_Given text_
******************************

U.S. Rep. Dave Weldon, who is also a physician, wrote a letter to the Centers for Disease Control and Prevention (CDC) Director Dr. Julie Gerberding calling for an independent review of the study. [Excerpts of letter are immediately below, followed by the letter in full.]

From Dr. Joseph Mercola,

<http://mercola.com/2003/nov/19/vaccine_study.htm>


Through the Freedom of Information Act, U.S. Rep. Dave Weldon discovered that, in a June 2000 meeting, members of the Centers for Disease Control made comments such as these about thimerosal exposure:

-- We found a statistically significant relationship between exposures and outcomes. There is certainly an under ascertainment of adverse outcomes because some children are just simply not old enough to be diagnosed, the current incidence rates are much lower than we would expect to see (Verstraeten)

-- The significant association with language delay is quite large. (Verstraeten);

-- This information should be kept confidential and considered embargoed

-- We can push and pull this data anyway we want to get the results we want


October 31, 2003

From: Dr. Weldon

To: Julie L. Gerberding, M.D., M.P.H.
Director, Centers for Disease Control and Prevention
1600 Clifton Road, N.E.
Atlanta, GA 30333

Dear Dr. Gerberding:

I am writing to follow up on our conversation about the article (Verstraeten et. al.,) that will be published in the November 2003 issue of Pediatrics. I have reviewed the article and have serious reservations about the four-year evolution and conclusions of this study.

Much of what I observed transpired prior to your appointment a year ago as the Director of the Centers for Disease Control and Prevention (CDC). I am very concerned about activities that have taken place in the National Immunization Program (NIP) in the development of this study, and I believe the issues raised need your personal attention.

I am a strong supporter of childhood vaccinations and know that they have saved us from considerable death and suffering. A key part of our vaccination program is to ensure that we do everything possible to ensure that these vaccines, which are mandatory, are as safe as possible. We must fully disclose adverse events. Anything less than this undermines public confidence.

******************************

_Dataset content_
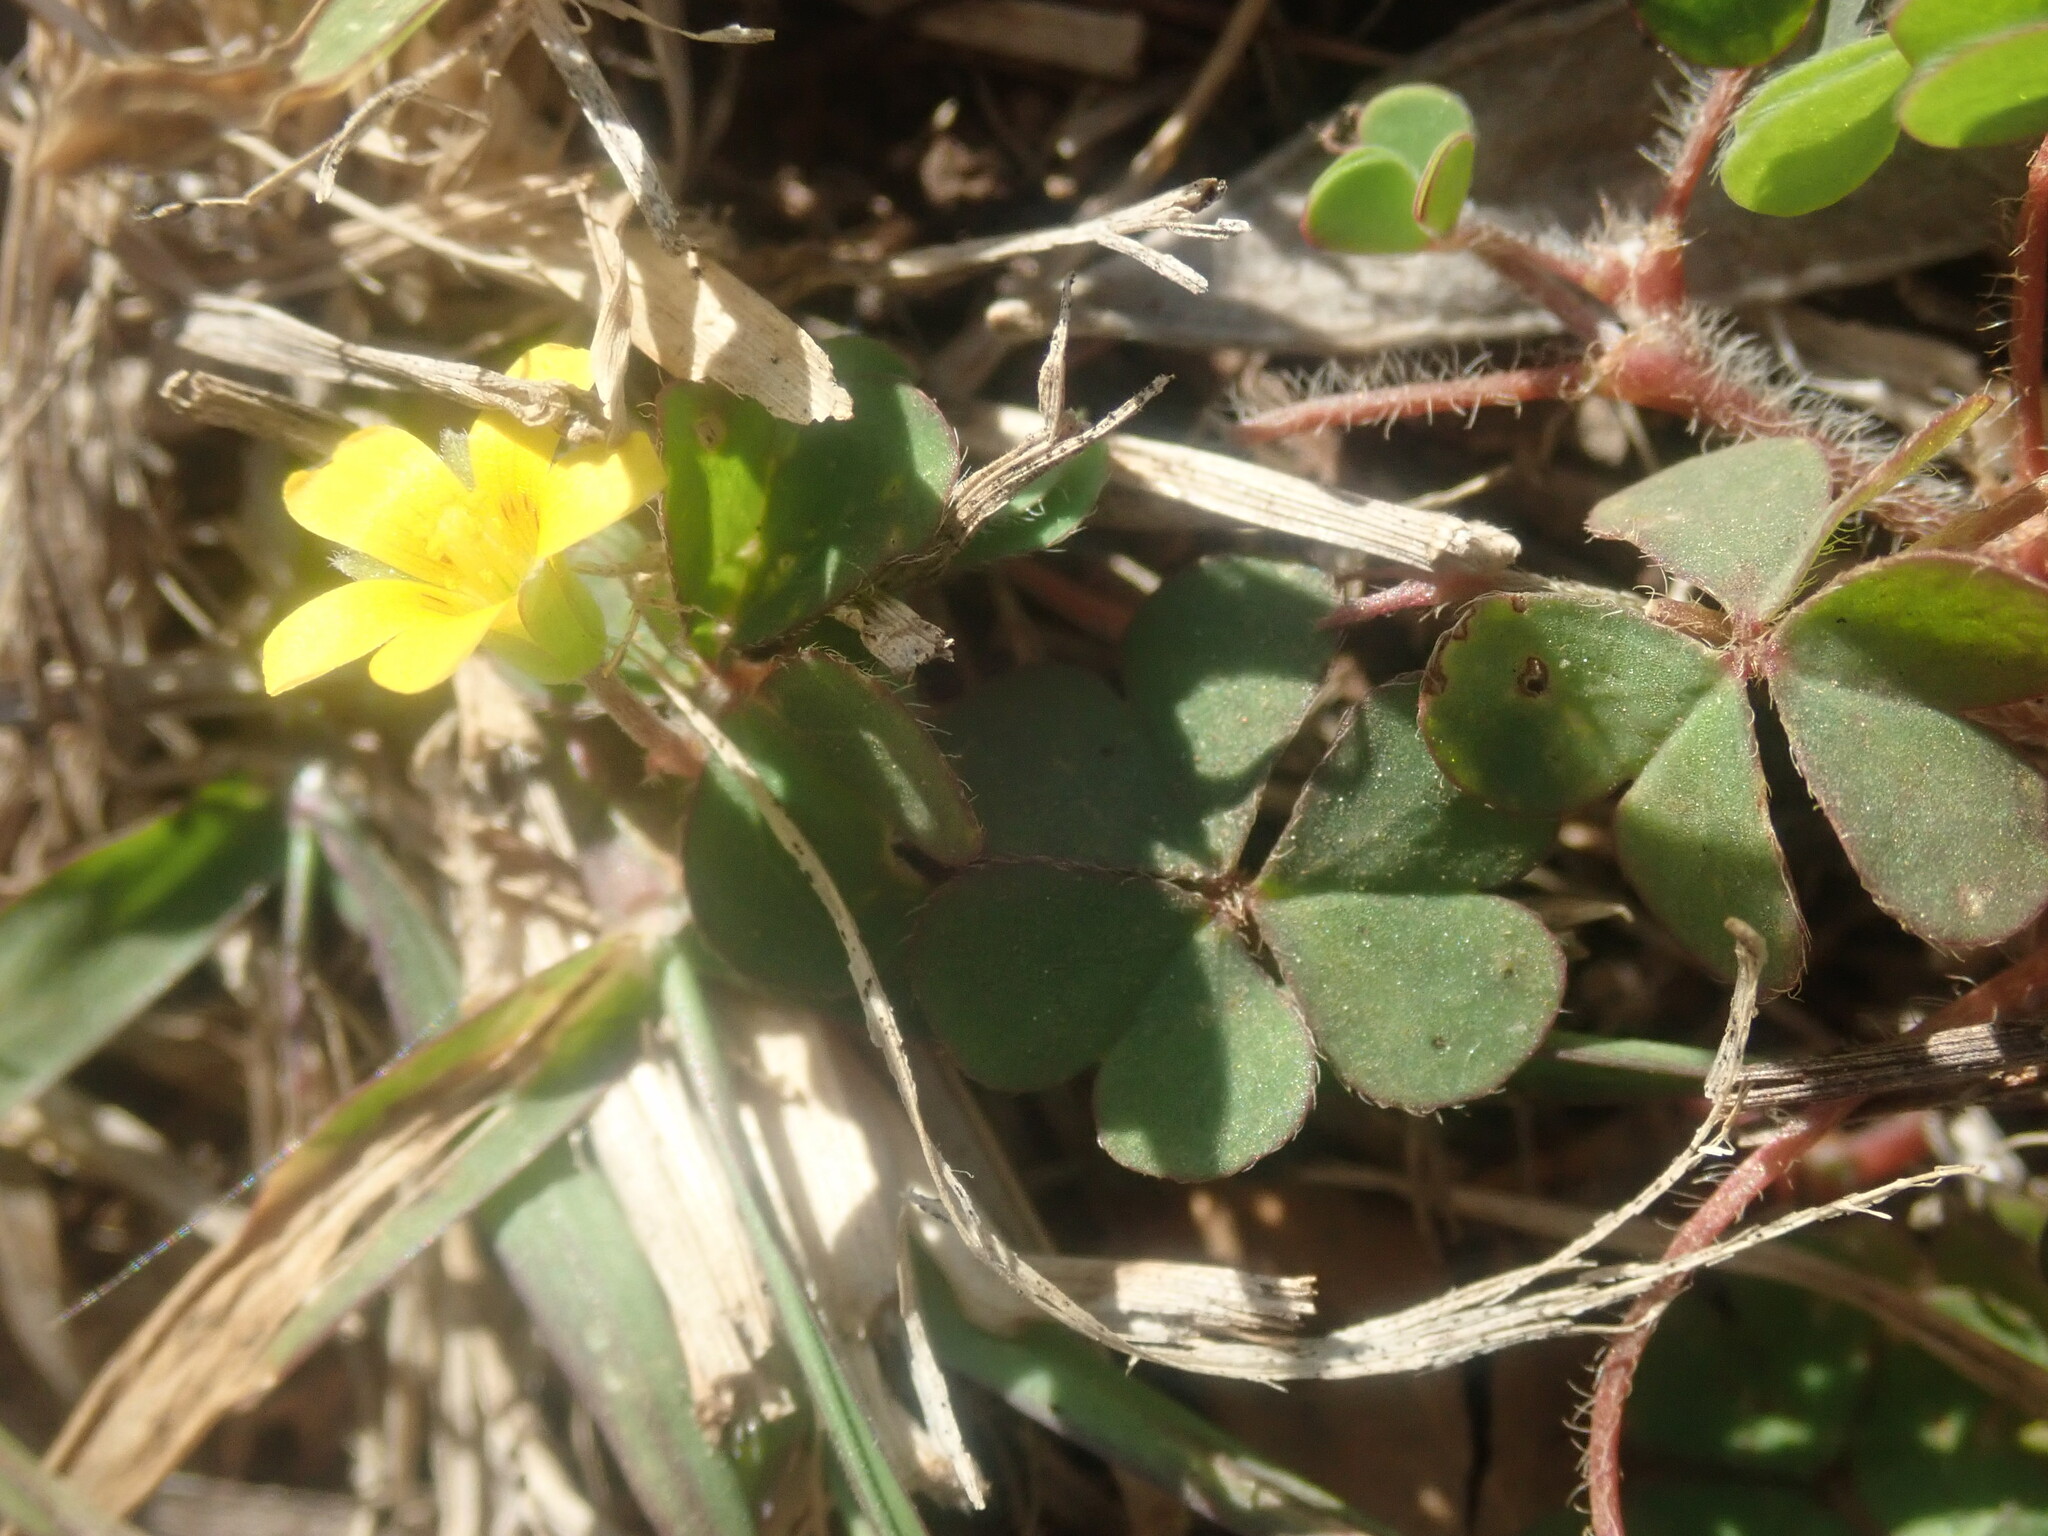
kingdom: Plantae
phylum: Tracheophyta
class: Magnoliopsida
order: Oxalidales
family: Oxalidaceae
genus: Oxalis
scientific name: Oxalis corniculata
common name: Procumbent yellow-sorrel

******************************

_What you need to do_
Write the next part of Rep. Dave Weldon's letter to the CDC director about the thimerosal vaccine study, picking up after its last paragraph.

_Output below_
I have read the upcoming Pediatrics study and several earlier versions of this study dating back to February 2000. I have read various e-mails from Dr. Verstraeten and coauthors. I have reviewed the transcripts of a discussion at Simpsonwood, GA between the author, various CDC employees, and vaccine industry representatives. I found a disturbing pattern that merits a thorough, open, timely and independent review by researchers outside of the CDC, HHS, the vaccine industry, and others with a conflict of interest in vaccine related issues (including many in university settings who may have conflicts).

A review of these documents leaves me very concerned that rather than seeking to understand whether or not some children were exposed to harmful levels of mercury in childhood vaccines in the 1990s, there may have been a selective use of the data to make the associations in the earliest study disappear. While most childhood vaccines now only have trace amounts of mercury from thimerosal-containing vaccines (TCVs), it is critical that we know with certainty if children were injured in the 1990s.

Furthermore, the lead author of the article, Dr. Thomas Verstraeten, worked for the CDC until he left over two years ago to work in Belgium for GlaxoSmithKline (GSK), a vaccine manufacturer facing liability over TCVs. In violation of their own standards of conduct, Pediatrics failed to disclose that Dr. Verstraeten is employed by GSK and incorrectly identifies him as an employee of the CDC. This revelation undermines this study further.

The first version of the study, produced in February 2000, found a significant association between exposure to thimerosal-containing vaccines and autism and neurological developmental delays (NDDs). When comparing children exposed to 62.5 µg of mercury by 3 months of age to those exposed to less than 37.5 µg, the study found a relative risk for autism of 2.48 for those with a higher exposure level. (While not significant in the 95 percent confidence interval for autism, this meets the legal standard of proof exceeding 2.0.) For NDDs the study found a relative risk of 1.59 and a definite upward trend as exposure levels increased.

A June 2000 version of the study applied various data manipulations to reduce the autism association to 1.69 and the authors went outside of the VSD database to secure data from a Massachusetts HMO (Harvard Pilgrim, HP) in order to counter the association found between TCVs and speech delay. At the time that HP's data was brought in, HP was in receivership by the state of Mass., its computer records had been in shambles for years, it had multiple computer systems that could not communicate with one another (Journal of Law, Ethics and Medicine Sept. 22, 2000), and it used a health care coding system totally different from the one used across the VSD. There are questions relating to a significant underreporting of Autism in Mass. The HP dataset is only about 15 percent of the HMO dataset used in the February 2000 study. There may also be significant problems with the statistical power of the HP dataset.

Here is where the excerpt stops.